Stepping back a little from the neurological level and returning to the phenomenological, another study[5] picks up the thread of Appleton’s biological approach to the aesthetics of environment but adds a statistical layer of rigor. Order of preference of college students for different auditory and visual features in a single streetscape were recorded at different times of year, and the resulting data set analysed. Naturally occurring components consistently tended to rank highest in both visual and auditory preference lists throughout spring, summer and autumn, but fell back to be dominated by artificial (in the visual lists) and social (auditory) in the winter.

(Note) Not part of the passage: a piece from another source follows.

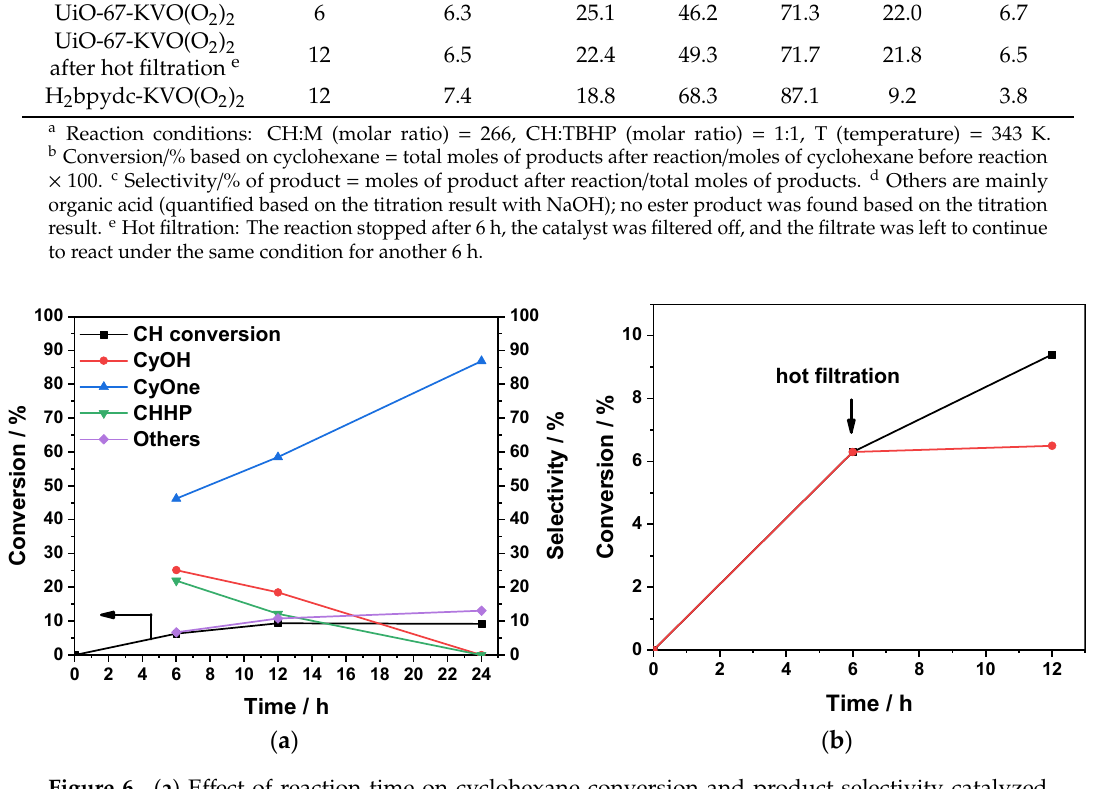
Figure 6. ( a ) Effect of reaction time on cyclohexane conversion and product selectivity catalyzed by UiO-67-KVO(O 2 ) 2 . Reaction conditions: CH:M (molar ratio) = 266, T = 343 K; ( b ) Cyclohexane conversion (%) in the hot-filtration reaction over UiO-67-KVO(O 2 ) 2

Investigations of that kind are valuable in themselves to environmental designers such as architects and town planners. They can also inform studies of the influence that designed environments in general and installed art in particular can have on somatic and psychological resilience. There is widespread conviction, with strong anecdotal support, that art on the walls of hospitals improves the rate and quality of successful clinical outcomes. Hard statistical evidence for this, however, is only gradually accumulating and tends to come from very small projects since there is an understandable reluctance to divert overstretched health funding from treatment into research which may seem to the public diffuse and tangential.

Artist Luke Palmer, for instance, works in a children’s hospital with cystic fibrosis patients who, by the nature of their treatment, are isolated learners. He conducts outcomes research whose results he feeds to medical and management staff, pharmaceutical companies and others, but his co-synchronous samples are usually three or four in size so statistically significant results take time to assemble. Compounding this is the fact that interest in researching the issue is likely to be prior to investment and disappear once money has been committed. Larger scale studies of the types and styles of work which generally induce feelings of contentment or wellbeing in viewers tend to show wide variations, which isn’t helpful. Environmental preference analyses from other sources, such as the Korean streetscape example, therefore provide valuable triangulation.

Direct evidence of value in mental and psychological health is easier to come by. Examination of stress levels amongst office workers in differing environments yields data whose analysis recalls gender differences in neural response to beauty: male subjects tended towards significantly reduced states of anger and stress in offices decorated with art posters (of whatever kind), while female subjects do not. Similar results, though with reduced magnitude, are found in studies of patients in psychiatric care.

From another perspective, the arts industries relate to the health sector through their close and frequent habitual exposure to hazardous materials and conditions. It seems intuitively reasonable to anticipate that they would be at increased risk of respiratory and other upper body conditions. Hard data is again thin on the ground but at least one recent Croatian paper[6] suggests that the obvious may be fallacious. No statistically significant difference emerged between arts or cultural heritage restorers and control subjects in any respect except (at the 95 per cent level) nasal hyper-responsiveness.

Statistical data analysis is often described as being as much an art as a science. It can also be described as the essential interface between the arts and the sciences, bridging the perceived gulf between them.